Thursday, October 17, 2024

Album Challenge - 1970 pt. 1 - Deja Vu

I'm back to that Album Challenge and on to 1970. Deja Vu by Crosby, Stills, Nash & Young is the album I'm starting off with and that was after some thought because there are so many albums from 1970 that have influenced my taste in music but this one was important to me because of that time and place. This album was my taste in music and I played it constantly in the barracks after getting the cassette from the Navy Exchange store on the Great Lakes Naval Base and then got to see them perform in Chicago that summer.

I had seen all of these guys several times over the years in various bands... Buffalo Springfield and the Byrds in 1968 and Crosby, Stills & Nash in 1969. So I knew these musicians and this new album was amazing. I loved these songs that covered the full range of music and songwriting of all four band members. They were all playing such great music during that time period. I had the 1969 album Crosby, Stills & Nash and the Neil Young album Everybody Knows This Is Nowhere which I previously wrote about for this Album Challenge. I could just as easily write about Neil Young's 1970 album After The Gold Rush which was also one of my favorite albums of that year.

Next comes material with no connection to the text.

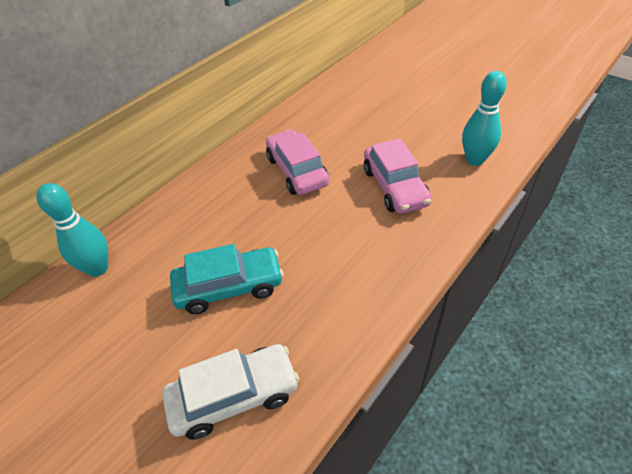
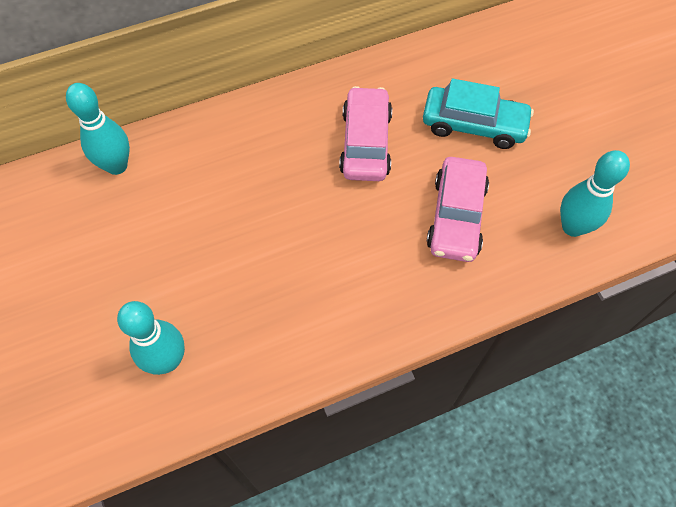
camera: 25 degrees right, 15 degrees up
white car [162,344,299,440] -> turquoise bowling pin [117,301,185,375]
turquoise car [170,244,284,314] -> turquoise car moved to [423,78,534,149]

1970 was an important year in music for me but I was not buying albums at the furious pace I had been over the previous couple of years. I was preparing to go to sea. I would not buy very many albums until towards the end of 1973. At that point I would start to catch up with getting albums in my collection that were released between 1970 and 1973. It would take a few years to get all that I wanted from that period. However, this is one of the albums I got in 1970 and loved.
In 1971 they would release their live album 4 Way Street. The show I saw that summer was one of the ones that were used for the recording. I would see them again in early 1974 at the Academy of Music in Philly. It was a strange show and felt like a bunch of solo acts taking turns to do their songs.

Yesterday I listened to this album on the turntable and today I played the CD. They both sounded great and I don't think I've listened to this album start to finish in a long time. I have used all of these songs on mixes over the years.

This was also one of the few albums that I had in cassette, vinyl and CD. I never did have an 8-track player. Later on I did get the CSNY box set.